Minor printf format correction. NVCC ignore those. Clang will give warning on these if debug is enabled.
The P64 macro casts its argument to an unsigned long long. Use %llu instead of %lld.
Chunk is defined as unsigned long long, shouldn't the modifier be %llu?
Same here, %llu?
For consistency with the rest of libomptarget, use the PRId64 macro to print an int64_t:
"dispatch init (static chunk) : num threads = %d, ub = %" PRId64 ","
Same here, PRId64 for ub, %llu for chunk.
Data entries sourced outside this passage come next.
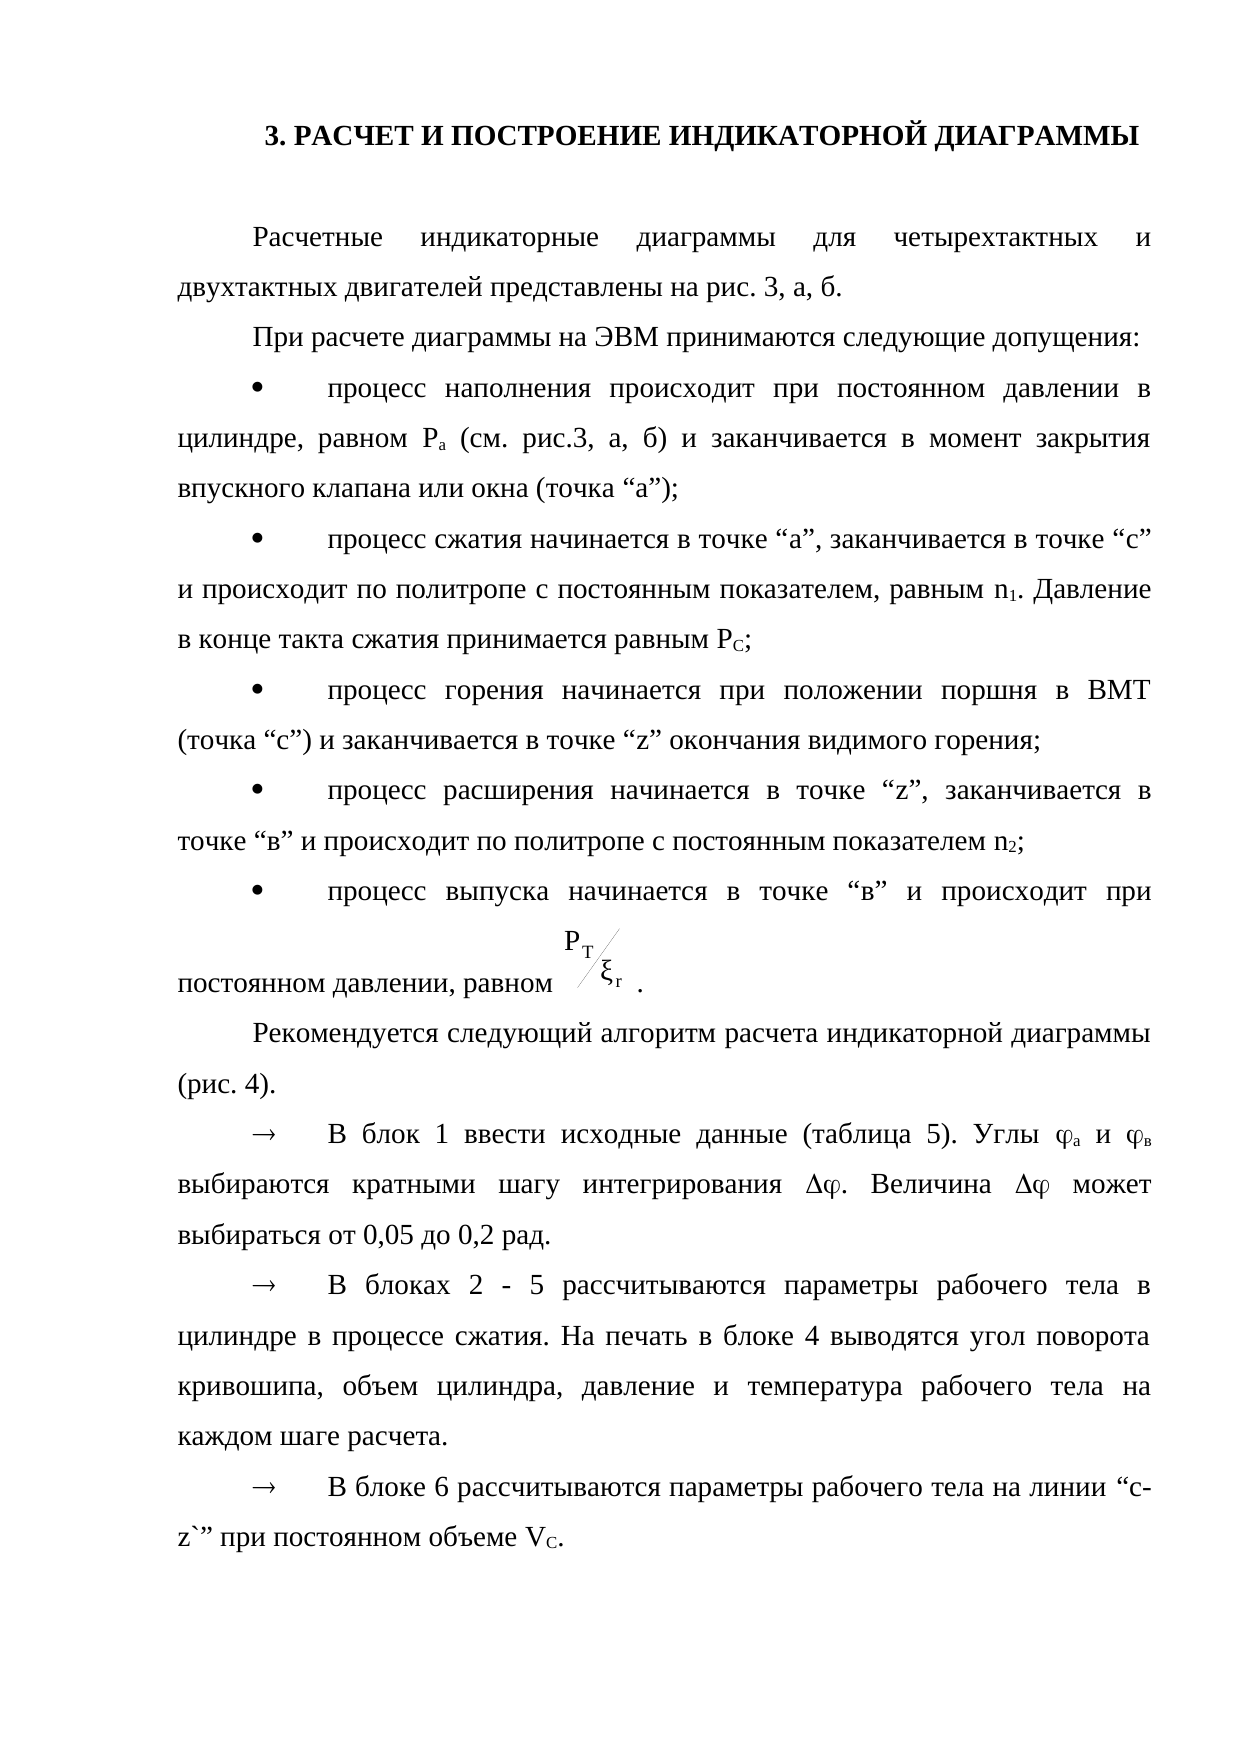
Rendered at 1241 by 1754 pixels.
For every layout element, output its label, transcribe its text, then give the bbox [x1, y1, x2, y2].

text При расчете диаграммы на ЭВМ принимаются следующие допущения: [177, 319, 1152, 353]
list процесс горения начинается при положении поршня в ВМТ (точка “с”) и заканчивается в точке “z” окончания видимого горения; [177, 672, 1152, 756]
text Расчетные индикаторные диаграммы для четырехтактных и двухтактных двигателей представлены на рис. 3, а, б. [177, 219, 1152, 303]
list процесс сжатия начинается в точке “а”, заканчивается в точке “с” и происходит по политропе с постоянным показателем, равным n1. Давление в конце такта сжатия принимается равным РС; [177, 521, 1152, 655]
list В блоках 2 - 5 рассчитываются параметры рабочего тела в цилиндре в процессе сжатия. На печать в блоке 4 выводятся угол поворота кривошипа, объем цилиндра, давление и температура рабочего тела на каждом шаге расчета. [177, 1267, 1152, 1452]
list В блок 1 ввести исходные данные (таблица 5). Углы а и в выбираются кратными шагу интегрирования . Величина может выбираться от 0,05 до 0,2 рад. [177, 1116, 1152, 1251]
list В блоке 6 рассчитываются параметры рабочего тела на линии “с-z`” при постоянном объеме VС. [177, 1469, 1152, 1553]
list процесс расширения начинается в точке “z”, заканчивается в точке “в” и происходит по политропе с постоянным показателем n2; [177, 772, 1152, 856]
text 3. РАСЧЕТ И ПОСТРОЕНИЕ ИНДИКАТОРНОЙ ДИАГРАММЫ [177, 118, 1152, 152]
list процесс выпуска начинается в точке “в” и происходит при постоянном давлении, равном . [177, 873, 1152, 999]
list процесс наполнения происходит при постоянном давлении в цилиндре, равном Ра (см. рис.3, а, б) и заканчивается в момент закрытия впускного клапана или окна (точка “а”); [177, 370, 1152, 504]
text Рекомендуется следующий алгоритм расчета индикаторной диаграммы (рис. 4). [177, 1016, 1152, 1099]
size_t can be printed in a portable way with the %zu modifier. For the nvptx RTL this is not a problem, but in general size_t is not guaranteed to be a long int, so usage of %zu is preferred. This is what we use in the rest of libomptarget. Can you use %zu here as well for consistency?
I did not find any usage of it on the device side. Not confident on using it. We can remove the warning first, and improve the format later?
Ok, will also update the other two lld to llu.
Not sure what is this. I can not find this PRId64 example.
It's not giving a warning because in CUDA long long int happens to be 64 bits long, so you can use %lld to print an int64_t. This is not guaranteed to be true on every platform, therefore the portable way to print an int64_t is using the PRId64 macro. That's what we do in the base library.
My understanding of PRId64 is just a pretty format for lld, which I did not master yet, maybe you can help me to understand those two macros better.
But not sure why %lld can be wrong with long long int, this is standard c/c++ which cuda is based on?
long long int is printed via %lld, but the value you are printing here is not a long long int, it's an int64_t. int64_t is printed via PRId64. int64_t is not necessarily equal to long long int.
PRId64 is not a pretty format for long long int, it's a macro that expands to the correct modifier for int64_t. long long int just happens to be 64 bits long in CUDA, but it's not guaranteed to be 64 bits everywhere. You don't get any compiler warnings here because in CUDA int64_t is typedef-ed as long long int and, consequently, PRId64 expands to lld. That doesn't mean that int64_t can be treated as a long long int everywhere.
E.g. some day we may reuse this code for another GPU architecture (we had a discussion a while ago about creating a GPU-agnostic RTL which then nvptx/amdgcn/some_other_gpu will specialize). If int64_t is defined on that other architecture as long int for instance, then %lld will trigger a warning. If, instead, we use the PRId64 macro, it will expand to the correct ld automatically.
I checked again on the format you suggested. To use it, you need #include <inttypes.h> For example the macro was defined like this in my version of the inttypes.h
# if __WORDSIZE == 64 # define __PRI64_PREFIX "l" # define __PRIPTR_PREFIX "l" # else # define __PRI64_PREFIX "ll" # define __PRIPTR_PREFIX # endif # define PRId8 "d" # define PRId16 "d" # define PRId32 "d" # define PRId64 __PRI64_PREFIX "d"
But the header causes a compilation issue for cuda clang. I am not sure how to solve that problem.